Это была сумасшедшая неделя. Сергей стал другим человеком. Представлял себя то Нероном; задумчиво глядящим на полыхающие над городом языки пламени, то Наполеоном, задумывающим грандиозный план боевого сражения. Он чувствовал себя теперь авантюристом. История приобретала новый смысл, когда ом скидывал, как ненужный хлам, наносные пласты воспитания, образования, страха со своей души. Он ставил грандиозный эксперимент над собой. Отбрасывал страх, встречаясь с несовершеннолетней девчонкой, изменяя жене. Отбрасывал чувства по отношению и к той и к другой. Мораль, нормы, совесть, нравственность оказались лишь пустыми словами, когда он с удовольствием распинал Соню в будке телефона-автомата. Он стаскивал с нее купальник на мелководье Финского залива и не отдавал до тех пор, пока она, посиневшая от холода, не подставляла ему в воде зад, судорожно оглядываясь на немногочисленных любителей весенних купаний. Он упивался своей властью над нею.
Набоковская Лолита тогда еще не обожгла страницы литературных журналов. Только через несколько лет, найдя на факультете случайно чей-то потрепанный журнальчик со смешным названием «Кодры», он испытал наконец потрясение, которого не принесла ему больше ни одна книга. Читал и чуть не плакал. Ему хотелось кричать: «Господи! Да это же я. Это же мое…» Было ли это откровением, или только последствием привычки присваивать чужие мысли – кто знает. Оранжевый журнальчик с несколькими главами великого творения еще не вышел тогда. Его еще не зачитали до дыр студенты, и преподаватель, завладевший во время лекции этим сокровищем, не позабыл его, после внимательного изучения, разумеется, в ящике стола. Тогда, сидя за тем же, может быть, столом, где спустя несколько лет отыщется этот журнал, Сергей удрученно листал другую оранжевую книгу – Уголовный кодекс. В голове великого авантюриста мелькали всевозможные ужасы, которыми грозила беспечная и беспредельно бесстыдная связь с несовершеннолетней.
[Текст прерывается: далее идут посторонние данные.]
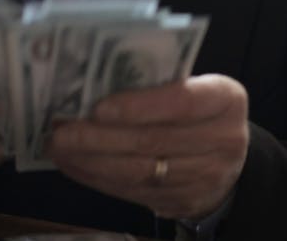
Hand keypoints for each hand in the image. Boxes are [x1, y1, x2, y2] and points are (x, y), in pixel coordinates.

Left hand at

Через два дня возвратилась Даша. Она нашла цветы в большой хрустальной вазе на столе, жареную курицу в белом соусе в холодильнике, в фольге. И десять огромных персиков. «У меня замечательный, заботливый муж, – сказала она себе. – И с этого дня я буду любить его больше всех на свете».
В экономической школе Дарья проучилась только восемь месяцев – до тех пор, пока не расплылась окончательно талия, не забарабанили изнутри маленькие ручки и ножки.
– Дара, – всплеснула руками Регина, навестив ее под Новый год и застав в предательски обтягивающем свитере. – Что же ты молчала?